Segment Start: Dataset entries

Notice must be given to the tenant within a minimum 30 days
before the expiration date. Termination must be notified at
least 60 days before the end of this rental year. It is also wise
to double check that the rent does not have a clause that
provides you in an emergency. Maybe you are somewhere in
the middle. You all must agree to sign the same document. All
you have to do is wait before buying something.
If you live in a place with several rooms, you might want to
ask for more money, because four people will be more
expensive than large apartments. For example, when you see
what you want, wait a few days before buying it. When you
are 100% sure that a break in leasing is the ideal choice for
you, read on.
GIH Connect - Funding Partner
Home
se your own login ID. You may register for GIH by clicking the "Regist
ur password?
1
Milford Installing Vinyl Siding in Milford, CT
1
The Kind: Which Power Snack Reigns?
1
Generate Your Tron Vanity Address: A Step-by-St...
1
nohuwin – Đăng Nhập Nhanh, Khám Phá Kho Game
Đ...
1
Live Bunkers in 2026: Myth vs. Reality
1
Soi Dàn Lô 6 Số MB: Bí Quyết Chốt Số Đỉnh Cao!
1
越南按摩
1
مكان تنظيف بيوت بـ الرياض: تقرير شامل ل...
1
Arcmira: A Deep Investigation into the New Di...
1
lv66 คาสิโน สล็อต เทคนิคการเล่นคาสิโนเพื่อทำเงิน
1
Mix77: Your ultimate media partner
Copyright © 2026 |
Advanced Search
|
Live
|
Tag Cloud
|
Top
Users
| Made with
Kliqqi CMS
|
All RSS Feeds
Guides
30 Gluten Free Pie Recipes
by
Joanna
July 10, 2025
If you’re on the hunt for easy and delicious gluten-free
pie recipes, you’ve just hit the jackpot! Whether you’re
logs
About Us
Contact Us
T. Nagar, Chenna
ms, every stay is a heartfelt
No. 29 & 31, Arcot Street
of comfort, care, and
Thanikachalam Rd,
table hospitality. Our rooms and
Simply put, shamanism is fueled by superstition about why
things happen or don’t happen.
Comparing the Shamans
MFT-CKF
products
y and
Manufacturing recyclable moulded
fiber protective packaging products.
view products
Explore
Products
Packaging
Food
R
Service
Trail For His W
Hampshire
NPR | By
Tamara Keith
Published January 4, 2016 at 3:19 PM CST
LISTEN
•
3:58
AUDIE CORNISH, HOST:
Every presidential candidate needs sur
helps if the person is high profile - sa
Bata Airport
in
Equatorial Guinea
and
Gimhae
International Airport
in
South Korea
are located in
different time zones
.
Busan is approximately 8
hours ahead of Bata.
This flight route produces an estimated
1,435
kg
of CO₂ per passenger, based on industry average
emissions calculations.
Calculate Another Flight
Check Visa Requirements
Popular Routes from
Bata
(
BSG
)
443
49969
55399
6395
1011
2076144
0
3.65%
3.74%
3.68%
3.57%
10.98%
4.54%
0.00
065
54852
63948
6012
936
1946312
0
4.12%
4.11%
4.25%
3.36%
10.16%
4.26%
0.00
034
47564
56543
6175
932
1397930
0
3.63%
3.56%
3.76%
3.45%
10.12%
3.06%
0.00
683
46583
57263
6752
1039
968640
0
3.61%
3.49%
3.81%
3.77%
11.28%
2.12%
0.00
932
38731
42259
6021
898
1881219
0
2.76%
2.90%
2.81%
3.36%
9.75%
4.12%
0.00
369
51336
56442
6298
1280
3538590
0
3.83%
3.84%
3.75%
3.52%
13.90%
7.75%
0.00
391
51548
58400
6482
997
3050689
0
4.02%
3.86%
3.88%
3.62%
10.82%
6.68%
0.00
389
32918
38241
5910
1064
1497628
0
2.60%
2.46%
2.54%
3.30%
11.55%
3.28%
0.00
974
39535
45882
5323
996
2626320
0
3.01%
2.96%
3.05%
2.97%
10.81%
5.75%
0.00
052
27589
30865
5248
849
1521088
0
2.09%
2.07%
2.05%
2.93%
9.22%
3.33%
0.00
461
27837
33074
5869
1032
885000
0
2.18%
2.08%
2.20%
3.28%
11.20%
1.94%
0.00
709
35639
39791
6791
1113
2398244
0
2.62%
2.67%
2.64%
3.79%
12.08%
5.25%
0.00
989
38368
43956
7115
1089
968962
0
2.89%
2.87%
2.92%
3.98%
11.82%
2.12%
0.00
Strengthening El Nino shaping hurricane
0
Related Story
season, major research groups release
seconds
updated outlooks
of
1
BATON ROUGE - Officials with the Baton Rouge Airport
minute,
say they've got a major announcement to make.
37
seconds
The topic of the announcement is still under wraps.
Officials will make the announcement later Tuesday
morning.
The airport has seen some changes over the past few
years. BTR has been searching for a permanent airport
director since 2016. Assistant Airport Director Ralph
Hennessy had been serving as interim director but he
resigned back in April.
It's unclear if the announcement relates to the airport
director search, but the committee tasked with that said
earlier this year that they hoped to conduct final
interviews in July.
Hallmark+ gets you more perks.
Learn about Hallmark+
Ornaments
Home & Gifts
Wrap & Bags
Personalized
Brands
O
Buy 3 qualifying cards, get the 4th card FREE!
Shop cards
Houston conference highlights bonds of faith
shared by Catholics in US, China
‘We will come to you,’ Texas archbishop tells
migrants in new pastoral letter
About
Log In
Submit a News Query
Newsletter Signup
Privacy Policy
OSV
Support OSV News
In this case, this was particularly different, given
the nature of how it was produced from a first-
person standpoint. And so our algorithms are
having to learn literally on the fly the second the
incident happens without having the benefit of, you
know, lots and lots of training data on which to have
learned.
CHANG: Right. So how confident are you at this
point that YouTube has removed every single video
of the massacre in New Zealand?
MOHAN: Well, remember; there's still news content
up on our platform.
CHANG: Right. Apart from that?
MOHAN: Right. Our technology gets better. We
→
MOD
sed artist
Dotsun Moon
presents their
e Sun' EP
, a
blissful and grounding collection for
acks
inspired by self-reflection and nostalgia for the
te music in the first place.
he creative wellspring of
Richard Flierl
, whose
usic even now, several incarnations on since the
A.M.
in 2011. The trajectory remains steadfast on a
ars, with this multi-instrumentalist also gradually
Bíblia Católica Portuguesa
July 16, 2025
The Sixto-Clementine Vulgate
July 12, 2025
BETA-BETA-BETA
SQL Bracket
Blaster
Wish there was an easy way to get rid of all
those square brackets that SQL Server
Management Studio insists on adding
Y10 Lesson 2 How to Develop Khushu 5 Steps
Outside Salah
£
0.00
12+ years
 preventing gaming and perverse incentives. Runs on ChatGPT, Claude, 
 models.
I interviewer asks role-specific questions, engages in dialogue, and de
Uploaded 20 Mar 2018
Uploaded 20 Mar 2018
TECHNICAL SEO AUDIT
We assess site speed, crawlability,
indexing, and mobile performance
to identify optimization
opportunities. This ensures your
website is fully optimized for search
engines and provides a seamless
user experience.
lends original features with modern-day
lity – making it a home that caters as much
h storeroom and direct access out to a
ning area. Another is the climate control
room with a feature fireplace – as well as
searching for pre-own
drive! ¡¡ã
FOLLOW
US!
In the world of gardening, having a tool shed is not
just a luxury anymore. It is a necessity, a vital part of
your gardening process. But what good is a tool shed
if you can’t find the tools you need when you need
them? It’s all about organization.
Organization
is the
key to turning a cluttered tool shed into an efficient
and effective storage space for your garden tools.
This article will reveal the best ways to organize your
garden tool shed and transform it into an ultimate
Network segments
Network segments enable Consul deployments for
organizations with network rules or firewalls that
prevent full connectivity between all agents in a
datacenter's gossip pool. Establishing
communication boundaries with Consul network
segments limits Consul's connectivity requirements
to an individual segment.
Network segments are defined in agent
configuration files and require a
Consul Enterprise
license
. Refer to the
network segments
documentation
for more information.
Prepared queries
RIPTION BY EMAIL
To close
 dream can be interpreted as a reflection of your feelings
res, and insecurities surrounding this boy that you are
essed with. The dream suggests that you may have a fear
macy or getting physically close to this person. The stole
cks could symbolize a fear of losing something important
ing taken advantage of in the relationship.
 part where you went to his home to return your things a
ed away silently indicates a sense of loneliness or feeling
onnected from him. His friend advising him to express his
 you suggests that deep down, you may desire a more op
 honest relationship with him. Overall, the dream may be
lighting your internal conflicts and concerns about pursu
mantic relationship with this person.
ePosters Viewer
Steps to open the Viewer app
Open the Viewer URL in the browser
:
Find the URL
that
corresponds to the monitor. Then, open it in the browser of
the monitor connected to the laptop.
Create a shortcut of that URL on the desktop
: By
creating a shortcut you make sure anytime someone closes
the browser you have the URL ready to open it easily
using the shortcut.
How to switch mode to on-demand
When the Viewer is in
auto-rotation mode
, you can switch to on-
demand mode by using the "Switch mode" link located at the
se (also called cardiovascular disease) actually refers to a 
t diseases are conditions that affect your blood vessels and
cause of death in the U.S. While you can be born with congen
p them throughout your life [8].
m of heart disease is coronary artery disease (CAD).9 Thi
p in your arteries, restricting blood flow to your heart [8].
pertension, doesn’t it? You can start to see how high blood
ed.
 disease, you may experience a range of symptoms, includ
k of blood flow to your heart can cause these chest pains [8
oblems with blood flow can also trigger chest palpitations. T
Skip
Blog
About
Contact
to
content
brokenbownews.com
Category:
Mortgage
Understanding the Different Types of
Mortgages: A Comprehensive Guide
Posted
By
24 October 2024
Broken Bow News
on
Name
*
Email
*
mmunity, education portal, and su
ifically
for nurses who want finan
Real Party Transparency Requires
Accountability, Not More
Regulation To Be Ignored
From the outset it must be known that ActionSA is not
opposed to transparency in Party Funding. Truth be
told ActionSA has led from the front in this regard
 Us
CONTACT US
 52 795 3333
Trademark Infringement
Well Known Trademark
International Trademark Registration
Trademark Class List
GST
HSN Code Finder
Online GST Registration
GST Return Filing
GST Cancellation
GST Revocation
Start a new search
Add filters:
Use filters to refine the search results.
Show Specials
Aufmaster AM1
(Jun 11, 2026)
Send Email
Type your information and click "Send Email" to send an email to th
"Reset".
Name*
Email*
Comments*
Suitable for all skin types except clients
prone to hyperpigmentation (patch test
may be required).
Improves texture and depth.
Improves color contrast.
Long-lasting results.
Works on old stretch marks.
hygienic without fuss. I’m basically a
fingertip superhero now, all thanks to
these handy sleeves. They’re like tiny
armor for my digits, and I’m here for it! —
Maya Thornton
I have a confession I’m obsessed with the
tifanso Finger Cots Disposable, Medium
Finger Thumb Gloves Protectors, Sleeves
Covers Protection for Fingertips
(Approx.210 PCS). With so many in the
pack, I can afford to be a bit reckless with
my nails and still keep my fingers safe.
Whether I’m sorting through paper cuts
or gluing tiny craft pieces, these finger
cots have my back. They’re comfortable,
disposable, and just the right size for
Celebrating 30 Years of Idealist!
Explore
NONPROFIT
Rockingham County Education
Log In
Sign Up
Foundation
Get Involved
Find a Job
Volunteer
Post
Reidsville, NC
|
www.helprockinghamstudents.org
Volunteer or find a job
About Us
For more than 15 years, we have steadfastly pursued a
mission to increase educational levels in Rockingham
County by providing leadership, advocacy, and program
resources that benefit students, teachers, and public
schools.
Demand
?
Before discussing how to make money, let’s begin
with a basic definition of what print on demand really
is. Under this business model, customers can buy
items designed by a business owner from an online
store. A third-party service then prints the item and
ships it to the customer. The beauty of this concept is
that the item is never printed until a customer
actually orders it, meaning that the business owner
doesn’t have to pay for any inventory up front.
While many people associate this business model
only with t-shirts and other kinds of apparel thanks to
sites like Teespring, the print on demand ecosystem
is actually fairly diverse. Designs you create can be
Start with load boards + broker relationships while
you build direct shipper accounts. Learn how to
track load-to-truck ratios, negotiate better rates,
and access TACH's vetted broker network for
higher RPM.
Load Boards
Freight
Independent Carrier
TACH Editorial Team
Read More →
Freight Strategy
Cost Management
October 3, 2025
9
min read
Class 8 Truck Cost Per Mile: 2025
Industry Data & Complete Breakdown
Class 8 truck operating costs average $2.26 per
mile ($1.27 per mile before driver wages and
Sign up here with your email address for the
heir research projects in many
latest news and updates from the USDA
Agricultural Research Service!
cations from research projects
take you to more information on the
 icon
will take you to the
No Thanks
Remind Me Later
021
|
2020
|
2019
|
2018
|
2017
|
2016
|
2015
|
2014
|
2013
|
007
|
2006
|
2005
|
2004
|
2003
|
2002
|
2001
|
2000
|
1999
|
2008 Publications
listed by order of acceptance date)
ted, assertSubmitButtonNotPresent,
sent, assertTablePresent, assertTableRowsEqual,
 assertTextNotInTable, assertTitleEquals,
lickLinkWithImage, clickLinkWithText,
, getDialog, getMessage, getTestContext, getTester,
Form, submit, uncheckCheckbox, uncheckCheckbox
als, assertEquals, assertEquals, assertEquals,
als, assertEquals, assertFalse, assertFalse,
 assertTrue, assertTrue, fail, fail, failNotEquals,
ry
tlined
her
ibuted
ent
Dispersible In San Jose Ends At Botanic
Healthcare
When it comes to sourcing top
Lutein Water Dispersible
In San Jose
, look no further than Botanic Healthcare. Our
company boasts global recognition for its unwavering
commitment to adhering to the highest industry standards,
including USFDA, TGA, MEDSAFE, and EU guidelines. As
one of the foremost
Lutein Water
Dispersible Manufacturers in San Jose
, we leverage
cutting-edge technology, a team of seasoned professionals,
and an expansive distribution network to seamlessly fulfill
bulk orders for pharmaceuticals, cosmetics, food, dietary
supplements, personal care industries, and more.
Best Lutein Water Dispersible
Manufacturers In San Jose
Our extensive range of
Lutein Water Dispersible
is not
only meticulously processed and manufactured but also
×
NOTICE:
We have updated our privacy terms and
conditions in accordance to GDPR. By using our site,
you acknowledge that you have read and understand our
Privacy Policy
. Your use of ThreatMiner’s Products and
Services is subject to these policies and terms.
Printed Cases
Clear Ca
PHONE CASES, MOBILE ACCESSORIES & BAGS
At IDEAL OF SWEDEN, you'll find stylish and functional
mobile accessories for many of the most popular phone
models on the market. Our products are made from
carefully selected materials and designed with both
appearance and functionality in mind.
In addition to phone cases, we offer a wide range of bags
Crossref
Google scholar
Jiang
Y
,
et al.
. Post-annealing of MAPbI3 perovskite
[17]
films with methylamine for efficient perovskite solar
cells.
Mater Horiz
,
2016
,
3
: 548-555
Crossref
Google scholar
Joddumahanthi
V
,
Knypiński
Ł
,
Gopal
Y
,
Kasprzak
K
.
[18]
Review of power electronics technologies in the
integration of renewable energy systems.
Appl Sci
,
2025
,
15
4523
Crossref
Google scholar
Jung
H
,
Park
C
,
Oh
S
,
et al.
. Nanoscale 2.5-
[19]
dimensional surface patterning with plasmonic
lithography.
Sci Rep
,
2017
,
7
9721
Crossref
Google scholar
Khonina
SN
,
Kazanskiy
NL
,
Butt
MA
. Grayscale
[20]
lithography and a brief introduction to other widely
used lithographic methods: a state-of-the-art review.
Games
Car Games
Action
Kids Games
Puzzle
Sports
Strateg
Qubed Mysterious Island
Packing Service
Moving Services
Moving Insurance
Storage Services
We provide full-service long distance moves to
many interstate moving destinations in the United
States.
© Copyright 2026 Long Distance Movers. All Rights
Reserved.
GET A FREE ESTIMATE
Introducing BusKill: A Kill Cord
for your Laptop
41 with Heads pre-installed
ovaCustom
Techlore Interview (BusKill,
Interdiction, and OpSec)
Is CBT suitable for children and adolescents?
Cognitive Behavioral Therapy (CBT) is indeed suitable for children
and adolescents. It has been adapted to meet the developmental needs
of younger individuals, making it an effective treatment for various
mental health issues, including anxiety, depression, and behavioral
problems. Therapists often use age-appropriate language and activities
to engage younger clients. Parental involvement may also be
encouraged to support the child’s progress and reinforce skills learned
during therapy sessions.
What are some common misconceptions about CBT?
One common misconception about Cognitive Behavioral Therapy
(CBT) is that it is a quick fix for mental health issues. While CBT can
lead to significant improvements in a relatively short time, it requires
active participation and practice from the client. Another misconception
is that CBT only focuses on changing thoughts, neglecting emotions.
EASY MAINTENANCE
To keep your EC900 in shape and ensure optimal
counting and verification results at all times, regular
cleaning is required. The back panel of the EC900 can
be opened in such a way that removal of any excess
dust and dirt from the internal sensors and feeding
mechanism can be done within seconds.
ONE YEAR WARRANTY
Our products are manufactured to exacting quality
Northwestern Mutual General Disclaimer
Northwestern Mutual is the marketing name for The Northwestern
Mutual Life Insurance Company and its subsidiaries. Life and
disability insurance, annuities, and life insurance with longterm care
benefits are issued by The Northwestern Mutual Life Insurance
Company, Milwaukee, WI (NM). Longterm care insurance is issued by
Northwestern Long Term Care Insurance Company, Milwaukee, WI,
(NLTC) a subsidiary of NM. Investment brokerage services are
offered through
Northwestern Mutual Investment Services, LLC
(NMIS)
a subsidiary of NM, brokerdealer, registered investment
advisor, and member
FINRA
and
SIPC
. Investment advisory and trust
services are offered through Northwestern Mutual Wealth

Segment End: Dataset entries

• **Brief**:
Output the lines from the beginning of the items through the line containing "you have to", inclusive, as a JSON list of strings with one string per line and blank lines omitted.

• **Result of the task**:
[
  "Notice must be given to the tenant within a minimum 30 days",
  "before the expiration date. Termination must be notified at",
  "least 60 days before the end of this rental year. It is also wise",
  "to double check that the rent does not have a clause that",
  "provides you in an emergency. Maybe you are somewhere in",
  "the middle. You all must agree to sign the same document. All",
  "you have to do is wait before buying something."
]